Well….., I’m not sure.  You see, over the past few days as I have I thought about what that FIRST besetting sin is, I have come to understand that before I hand it over, I actually must NAME it………

Drum roll copy

as……..(and this is embarrassing!)

  • the sin of being preoccupied with myself – of thinking of ME and what I want before I think of anything or anyone else.

When I thought of the occasional GOOD days when I TRY to be ‘other-centered’, those efforts don’t do anything more than assuage my conscience.  Resolves and self-control DON’T decrease my desire for and pleasure in indulging this sin – thinking about ME!  My ‘attempts to be good’ just make me feel self-righteous (more preoccupation with #1!)

Just when I was about to despair over this perpetual cycle, I heard a reminder of Jesus’ commitment to set us free with His truth! Jesus names sin for what it is – SLAVERY!  (John 8:32-34)  His audience sputters and reacts predictably (like me!) that as Abraham’s children, they’ve never been slaves.
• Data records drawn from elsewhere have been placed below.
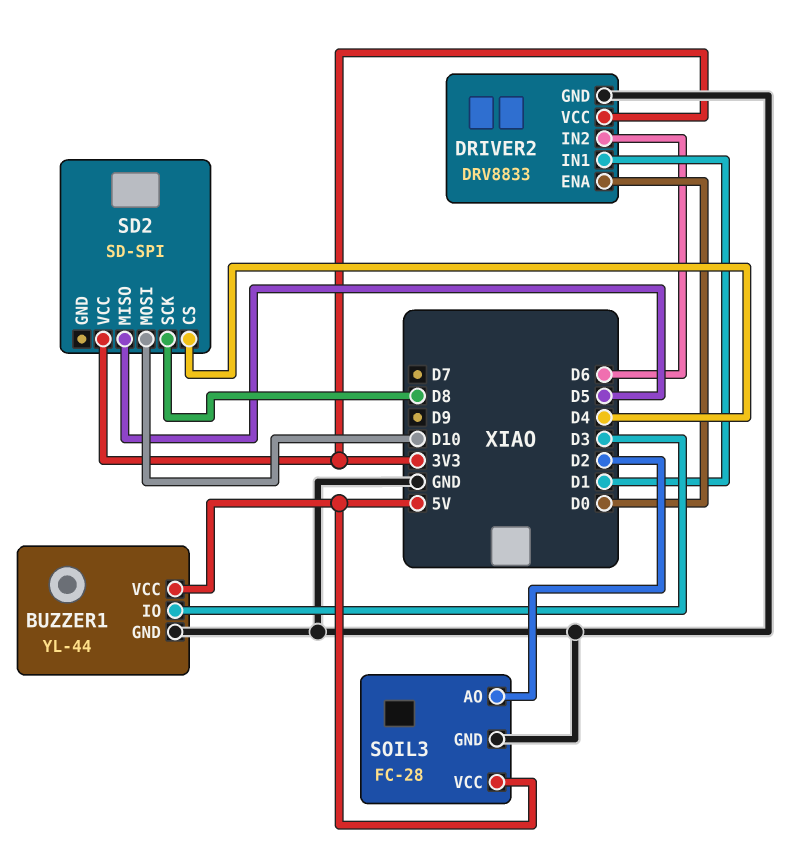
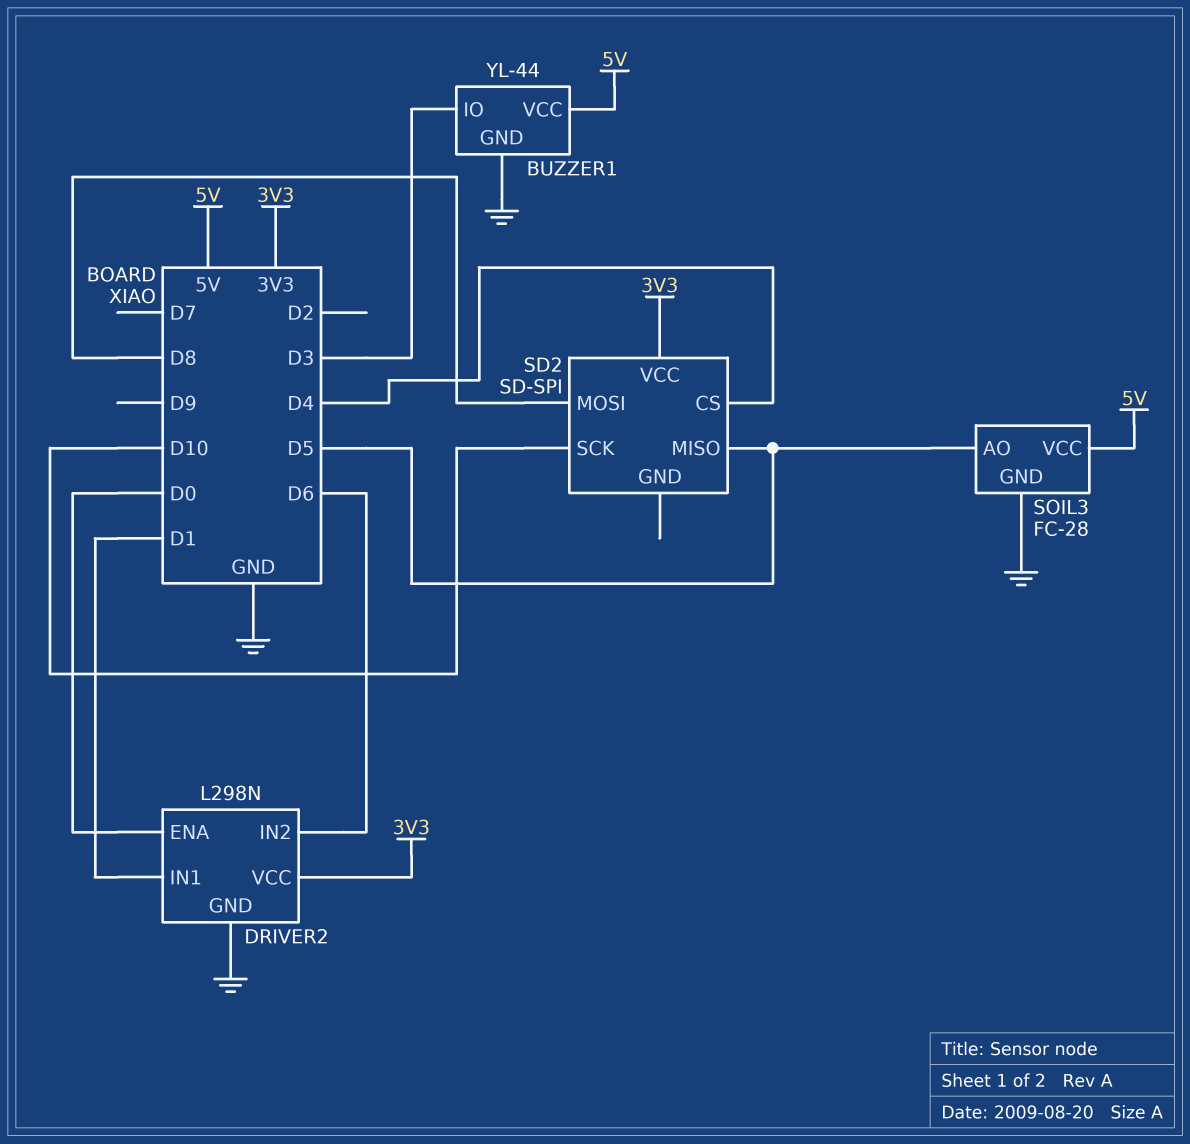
DRIVER2: DRV8833 -> L298N
SD2 pin MOSI: D10 -> D8
SD2 pin SCK: D8 -> D10
SOIL3 pin AO: D2 -> D5

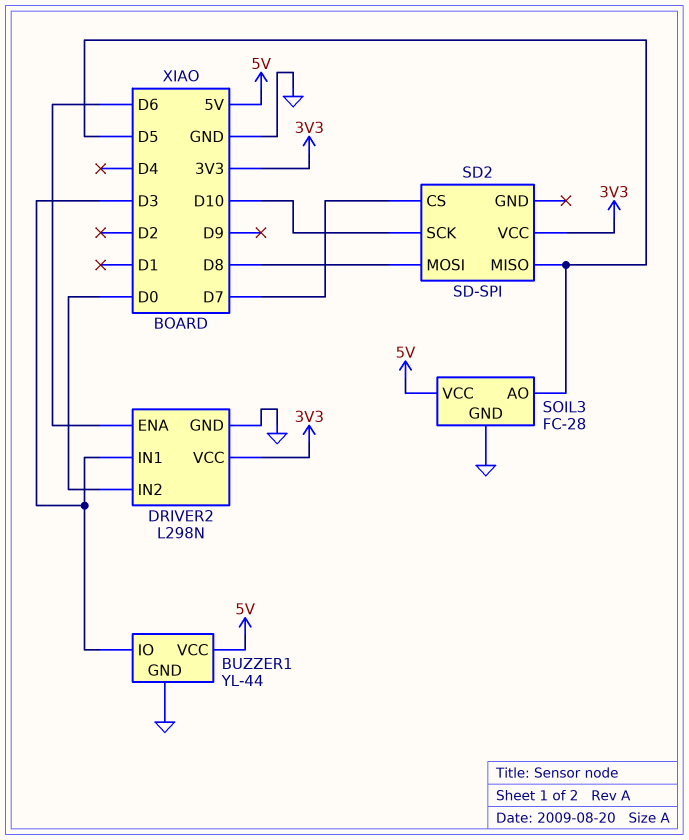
DRIVER2 pin ENA: D0 -> D6
DRIVER2 pin IN1: D1 -> D3
DRIVER2 pin IN2: D6 -> D0
SD2 pin CS: D4 -> D7

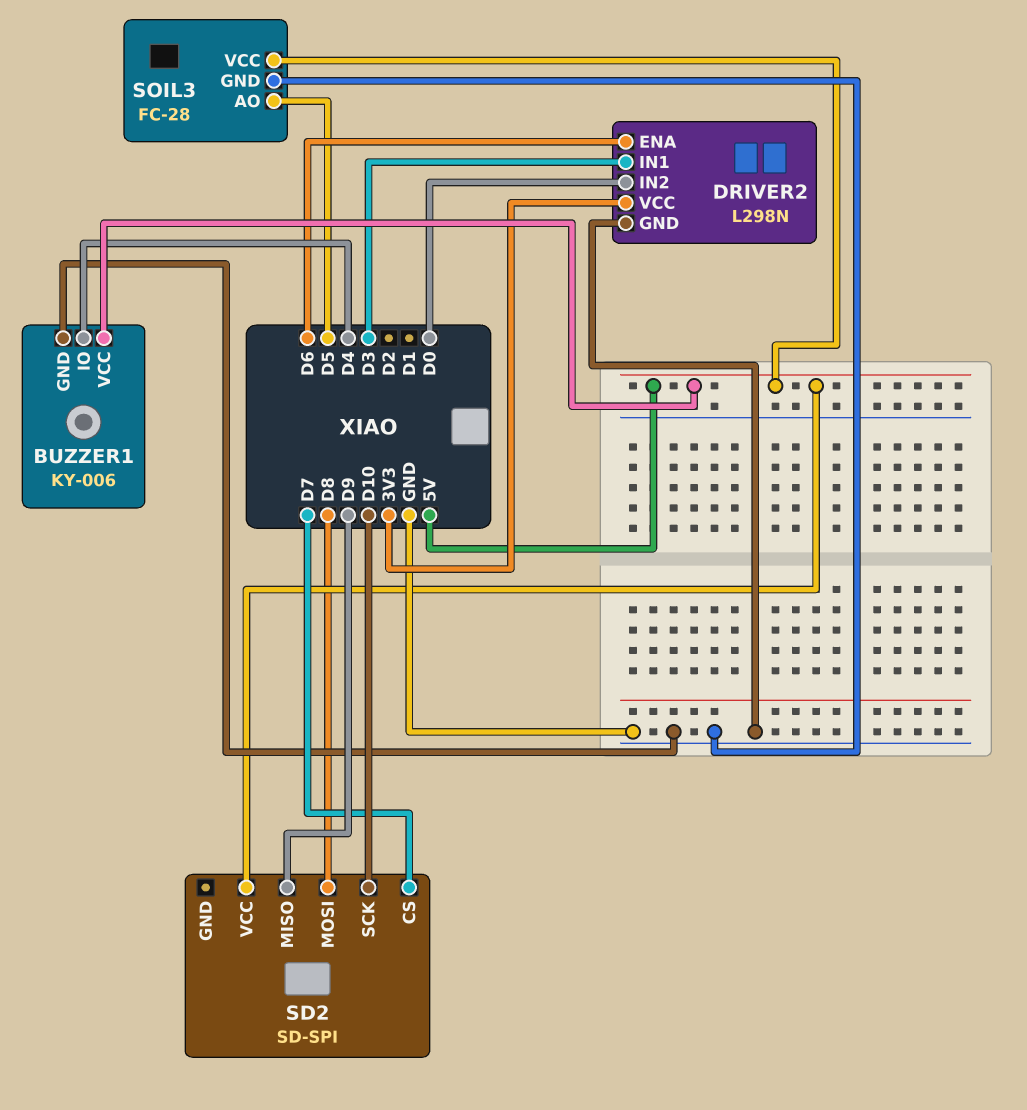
BUZZER1: YL-44 -> KY-006
BUZZER1 pin IO: D3 -> D4
SD2 pin MISO: D5 -> D9
SD2 pin VCC: 3V3 -> 5V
But Jesus counters with this shocking statement:

Whoever commits and practices sin is the slave of sin.

Well, I don’t know about you, but I don’t want to be enslaved any more.  So (picking up with Spurgeon’s reasoning) here is how to deal with this sin – trust Jesus to kill it just as we trusted Him to save us.  We can’t do either (save our souls, or spring free from sin), BUT we can turn to Him, trust Him and give Him free rein.

To that end, Spurgeon instructs us how to pray:

  • Lord, I have trusted You, and Your name is Jesus, for You save Your people from their sins. Lord, this is one of my sins; save me from it!”

Finally, as an ‘Amen’ Spurgeon eliminates all escape routes: “Your prayers, and your repentances, and your tears – the whole of them put together – are worth NOTHING apart from Him.  Only Jesus can do helpless sinners good, and helpless saints too.”

If you’ve read this far, you might be wondering what the red lizard at the start of this post symbolizes.  He embodies ‘sin’ on the shoulder of a fictional character in CS Lewis’ The Great Divorce. Read about how God kills THAT creature, thereby freeing the poor soul from bondage.

Passage here

A couple of conclusions I have drawn about this sin of shameless preoccupation:

  • I’m not the one to kill sin, Jesus is.  I just have to hand it over to Him.
  • For, the forceful sway of each and every sin has already been severed.  Jesus gripped that true indictment of Maria in His hand when the nail pierced it (and ALL the sins of His to-be-adopted brothers and sisters).
  • The power comes from re-calling the historical and effectual fact of the Cross

All that remains is to go out and enjoy new freedom, walking with the one and only champion and liberator, and heralding to all who would listen this good news.